In order to manage/twist/better tell/inform, companies have established internal press departments that are in charge of the media relation. On the market there are news producers who submit to the various newspapers and magazines already made articles, captivating images, whole journalistic features tailor-made to emphasise one fact, or to give another a bad name.
There are papers that print everything lands on the editors’ desks, without thinking a lot about it: to fill a blank page, because free articles are welcome, because thinking about contents is demanding.
However, as far as I know, there are no quality papers that accept to print everything given by
agencies, lobbies and press offices. If anything, and I’m addressing the person mentioned above, the big problem of print media is the low quality of their editorial teams, due to the incapability to invest in contents – which cost a fortune – by publishers. The problem is not the money deriving from advertisement…

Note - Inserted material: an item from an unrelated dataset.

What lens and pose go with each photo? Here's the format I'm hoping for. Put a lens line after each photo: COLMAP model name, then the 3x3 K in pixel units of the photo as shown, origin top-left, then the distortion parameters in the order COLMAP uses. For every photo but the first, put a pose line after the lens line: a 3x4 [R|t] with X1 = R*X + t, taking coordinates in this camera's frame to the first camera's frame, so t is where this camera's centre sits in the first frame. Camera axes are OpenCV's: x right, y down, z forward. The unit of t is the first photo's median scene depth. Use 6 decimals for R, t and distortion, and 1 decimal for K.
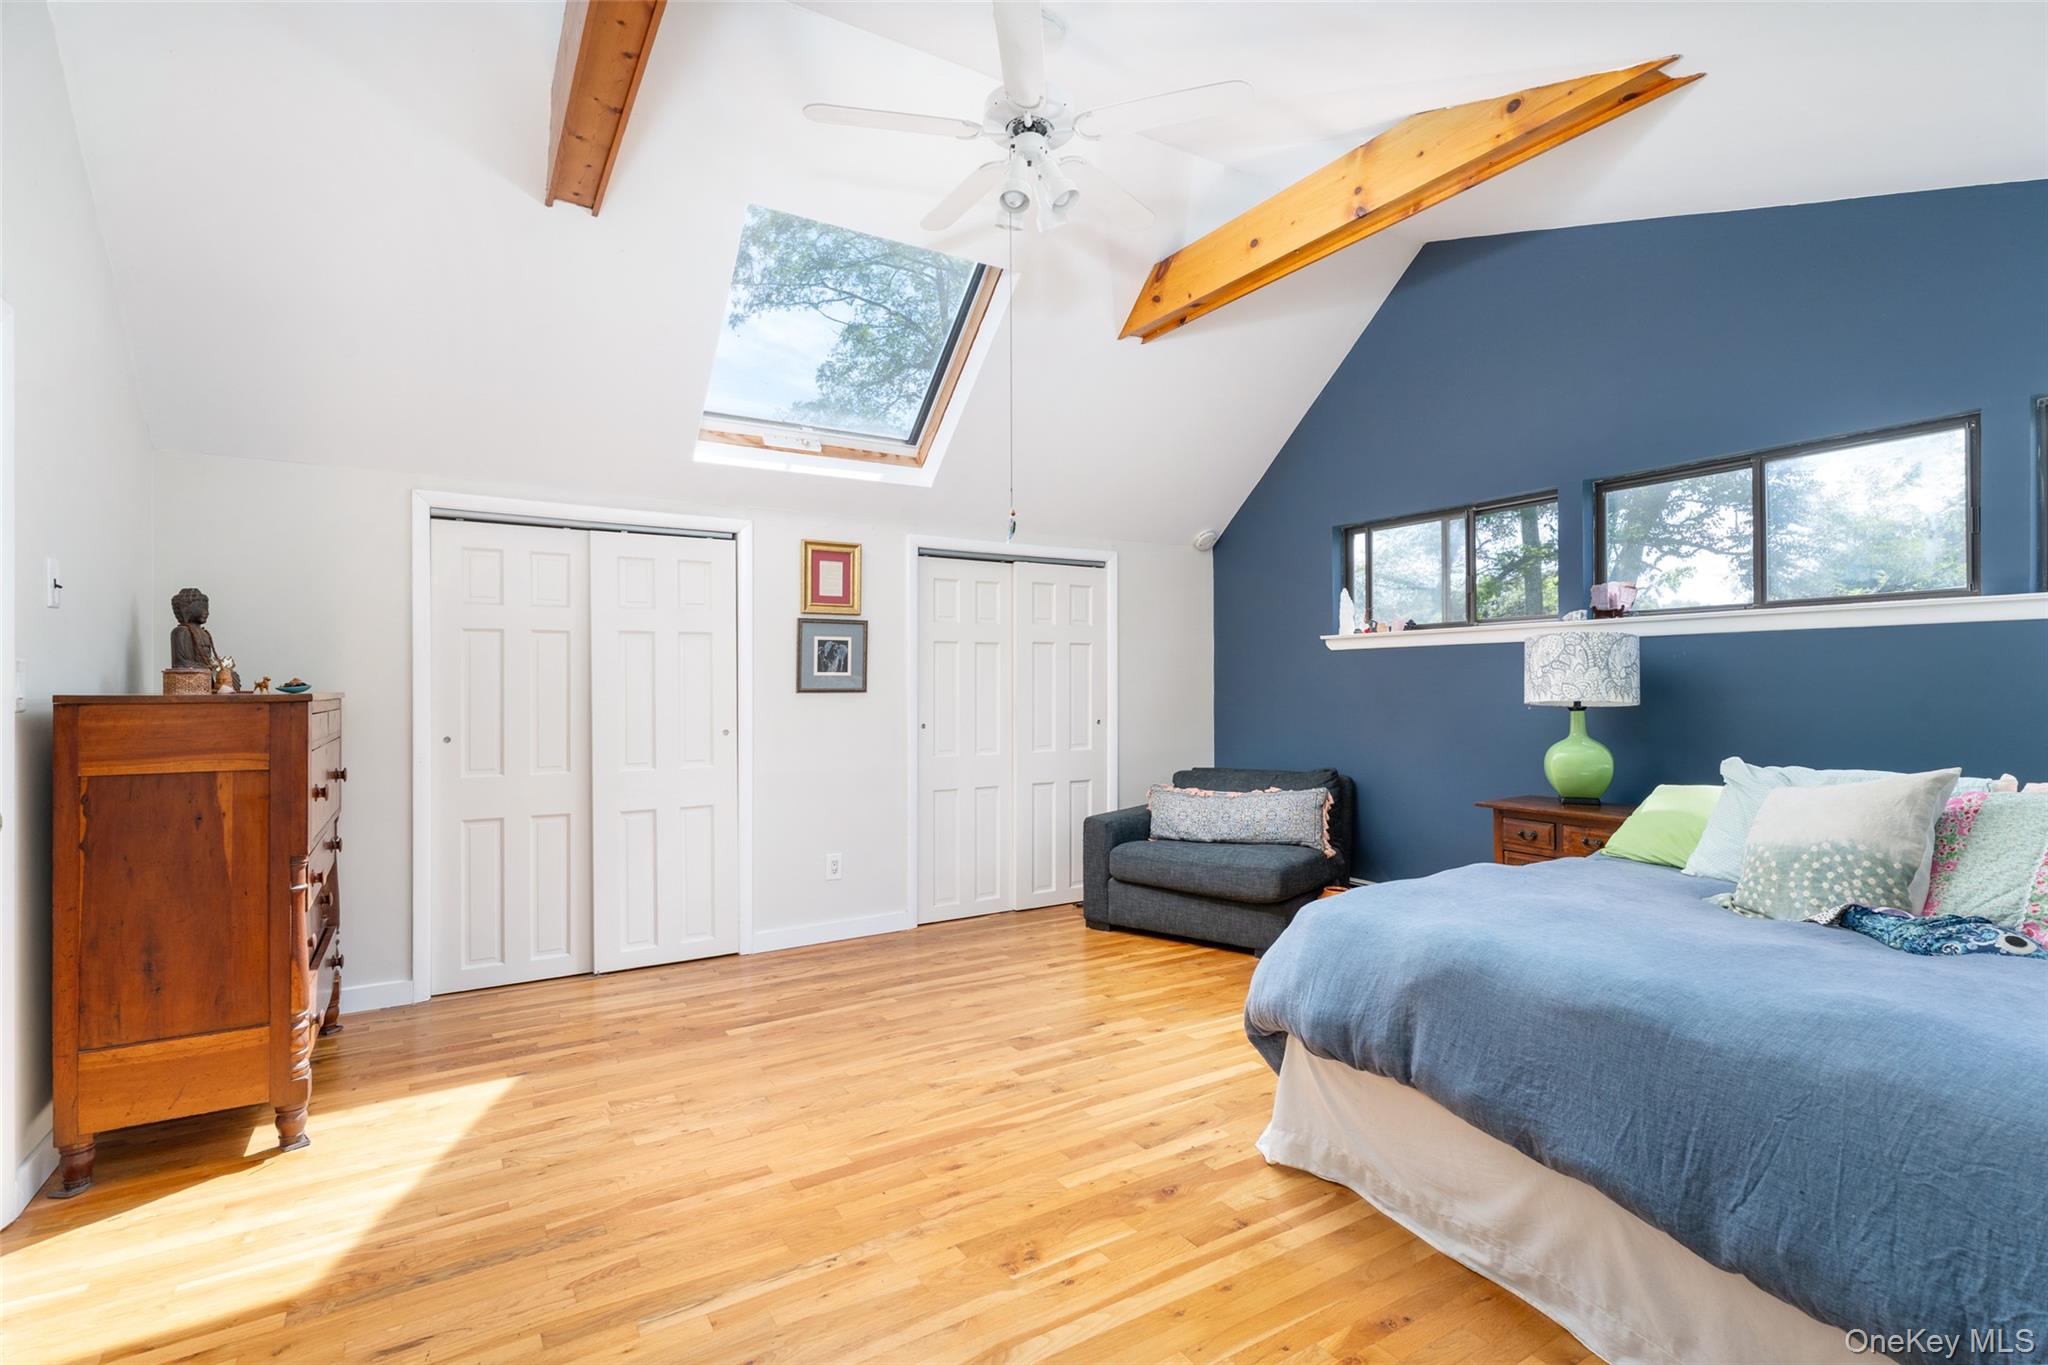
lens RADIAL K [[951.4, 0, 1015.6], [0, 951.4, 680.9], [0, 0, 1]] dist [-0.000216, 0.000070]
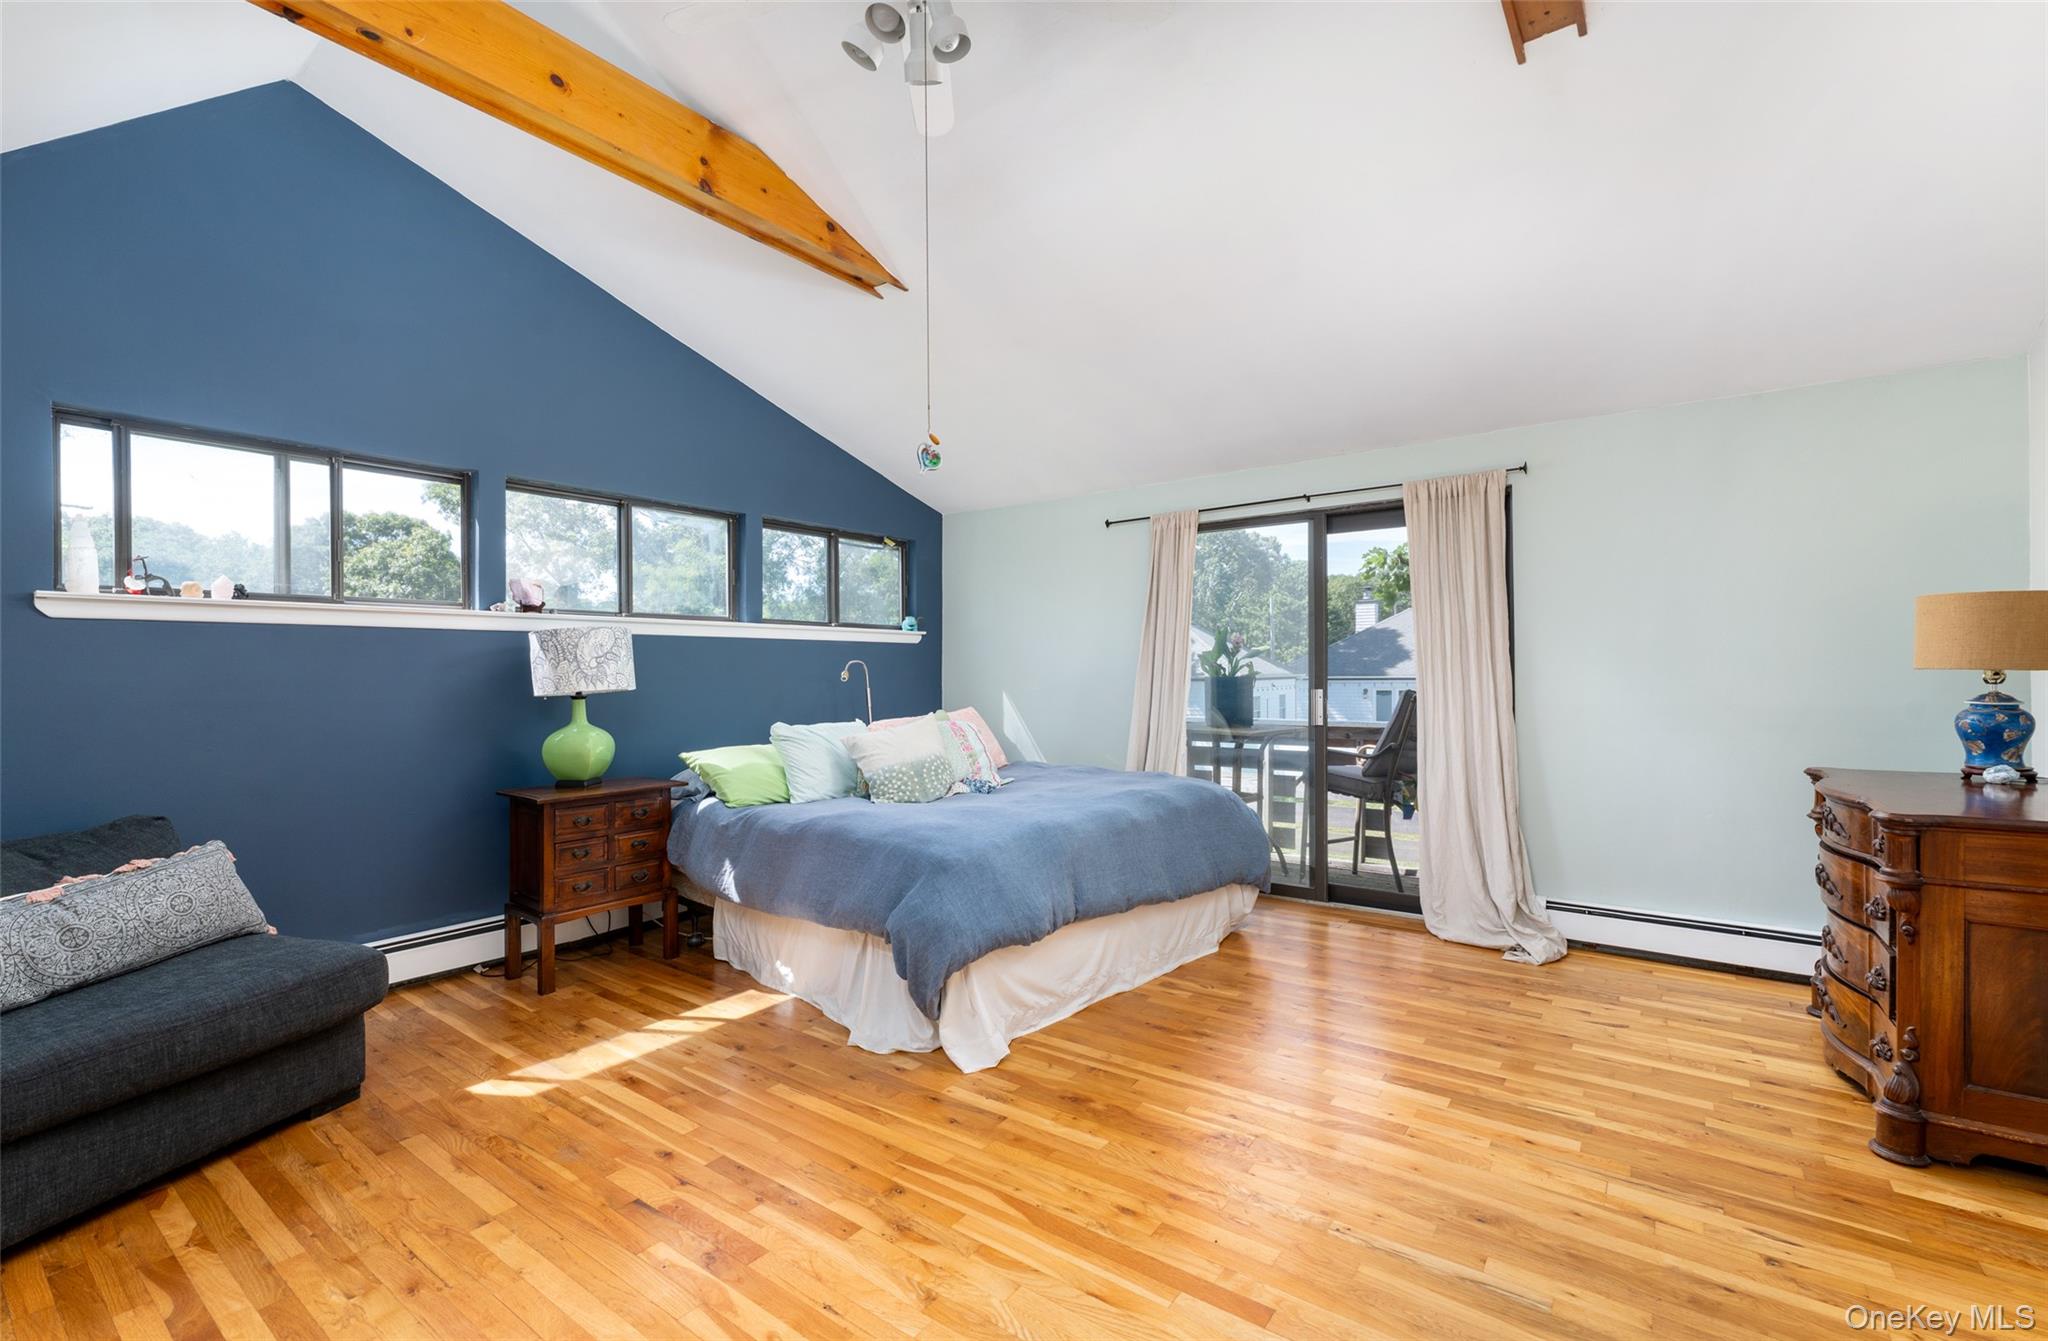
lens RADIAL K [[882.4, 0, 1014.9], [0, 882.4, 672.4], [0, 0, 1]] dist [-0.000225, 0.000288]
pose [[-0.372209, 0.008452, 0.928110, -0.528035], [0.005463, 0.999961, -0.006916, 0.011009], [-0.928133, 0.002497, -0.372241, 0.938167]]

You will tell me: quality doesn’t pay you back, people want simple and easily accessible news. But who said that? Which researches proof that people only want some small talk? Have you ever
thought that such small talk in the information market depends on the lack of high quality
Of course, quality needs to be defined. The elements that define the quality of a paper are not (only) texts produced by renowned authors. People are also interested in simple, honest news about snowfalls and cows in the Alps. The quality of a paper is not defined by the nature of the debated themes. That means that a high quality newspaper or magazine is not built only through choosing subjects that are considered “noble”, without lowering to more basic themes.
Quality is measured on the basis of the way a theme is treated. It is possible to speak adequately about snow and cows, as much as about politics and culture. The topics are there for everyone. But the way they are investigated characterizes the good or bad quality of a paper compared to another.
Let’s go back to the episode mentioned at the beginning of this article and to the people who
actually “build up” the paper. I do care a lot about this topic, as a paper is a case of articles behind which there are authors, and authors are extremely important, especially in such a complex period when people need to be helped understanding the very many complex events taking place.
A paper is conditioned by its shareholders and the editor-in-chief. Editor-in-chiefs are chosen by shareholders and accepted by the editorial board. Between shareholders, editor-in-chief and editors there should be a common way of thinking and debating themes, otherwise how could they possibly work together?
The quality of a paper lays here, in fact: a shareholder who knows what he wants and declares it, an editor-in-chief who has understood what the shareholder wants and transmits it to the editors, and an editorial team who tells facts and expresses opinions according to above mentioned.
To agree on an opinion doesn’t mean to become passively dull on it. In fact, a paper is a case of opinions that can be very different one from another.
Being brave enough to affirm the character of the paper, that it thinks in a certain way, it means to stratify the audience and to establish a honest relationship with the market. In short, it means building up a reliable reputation even though not shared by people who think differently.